## SHORT PROBLEM
Write out all the items again, swapping "Fira Sans" for "Open Sans" wherever it appears and leaving everything else unchanged. Leave the pictures out of your answer.

## PROVIDED ENTRIES
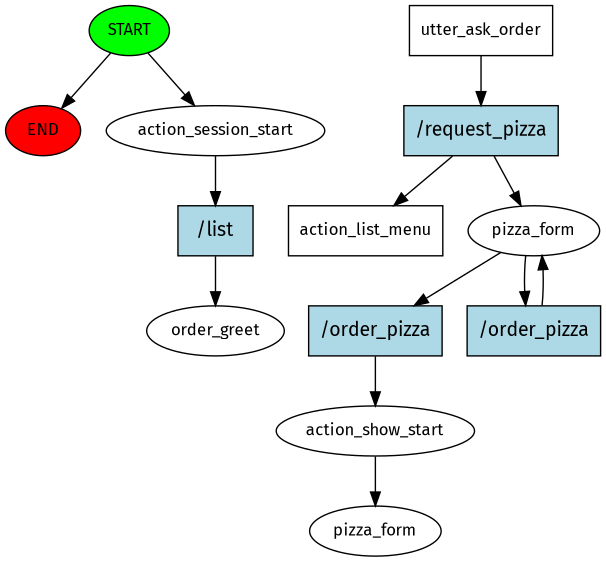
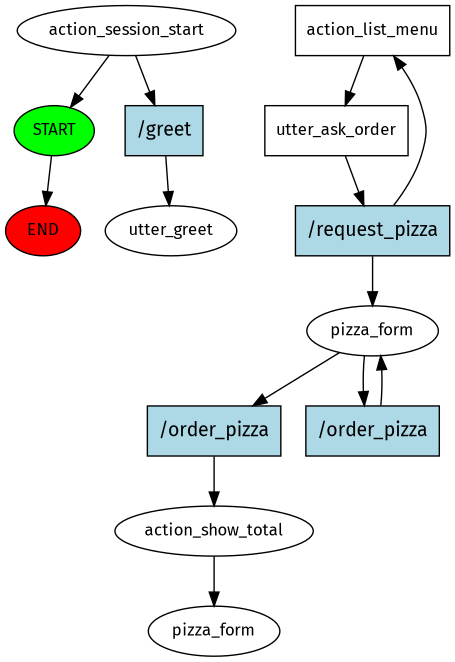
  digraph {
    fontname="Fira Sans"
    node [fontname="Fira Sans" fontsize=12]
    edge [fontname="Fira Sans"]
    n1 [fillcolor=green label=START style=filled]
    n2 [fillcolor=red label=END style=filled]
    n3 [label=action_session_start]
-   n4 [fillcolor=lightblue label="/list" shape=rect style=filled fontsize=""]
-   n5 [label=order_greet]
+   n4 [fillcolor=lightblue label="/greet" shape=rect style=filled fontsize=""]
+   n5 [label=utter_greet]
    n6 [label=action_list_menu shape=box]
    n7 [label=utter_ask_order shape=box]
    n8 [fillcolor=lightblue label="/request_pizza" shape=rect style=filled fontsize=""]
    n9 [label=pizza_form]
    n10 [fillcolor=lightblue label="/order_pizza" shape=rect style=filled fontsize=""]
    n11 [fillcolor=lightblue label="/order_pizza" shape=rect style=filled fontsize=""]
-   n12 [label=action_show_start]
+   n12 [label=action_show_total]
    n13 [label=pizza_form]
    n1 -> n2
-   n1 -> n3
+   n3 -> n1
    n3 -> n4
    n4 -> n5
+   n6 -> n7
    n7 -> n8
    n8 -> n6
    n8 -> n9
    n9 -> n10
    n9 -> n11
    n10 -> n12
    n11 -> n9
    n12 -> n13
  }
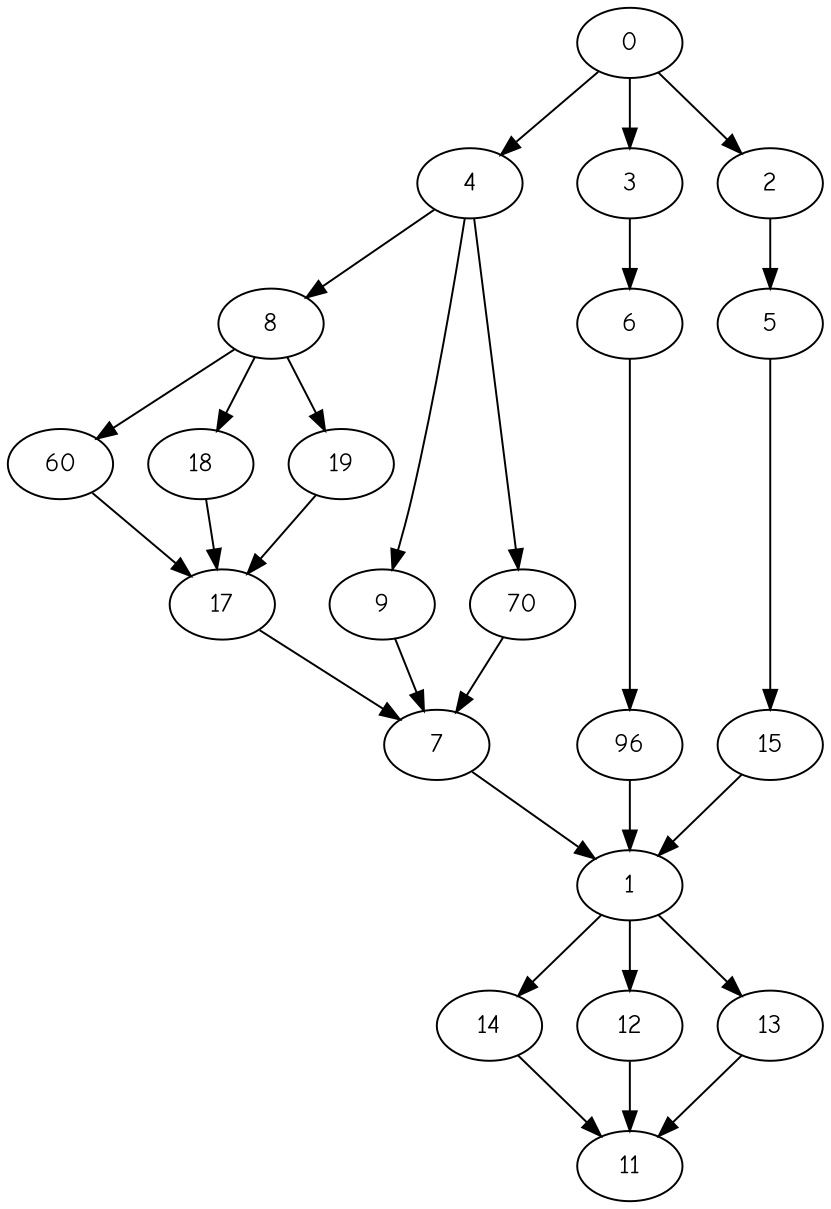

## THE RESPONSE
  digraph {
    fontname="Open Sans"
    node [fontname="Open Sans" fontsize=12]
    edge [fontname="Open Sans"]
    n1 [fillcolor=green label=START style=filled]
    n2 [fillcolor=red label=END style=filled]
    n3 [label=action_session_start]
-   n4 [fillcolor=lightblue label="/list" shape=rect style=filled fontsize=""]
-   n5 [label=order_greet]
+   n4 [fillcolor=lightblue label="/greet" shape=rect style=filled fontsize=""]
+   n5 [label=utter_greet]
    n6 [label=action_list_menu shape=box]
    n7 [label=utter_ask_order shape=box]
    n8 [fillcolor=lightblue label="/request_pizza" shape=rect style=filled fontsize=""]
    n9 [label=pizza_form]
    n10 [fillcolor=lightblue label="/order_pizza" shape=rect style=filled fontsize=""]
    n11 [fillcolor=lightblue label="/order_pizza" shape=rect style=filled fontsize=""]
-   n12 [label=action_show_start]
+   n12 [label=action_show_total]
    n13 [label=pizza_form]
    n1 -> n2
-   n1 -> n3
+   n3 -> n1
    n3 -> n4
    n4 -> n5
+   n6 -> n7
    n7 -> n8
    n8 -> n6
    n8 -> n9
    n9 -> n10
    n9 -> n11
    n10 -> n12
    n11 -> n9
    n12 -> n13
  }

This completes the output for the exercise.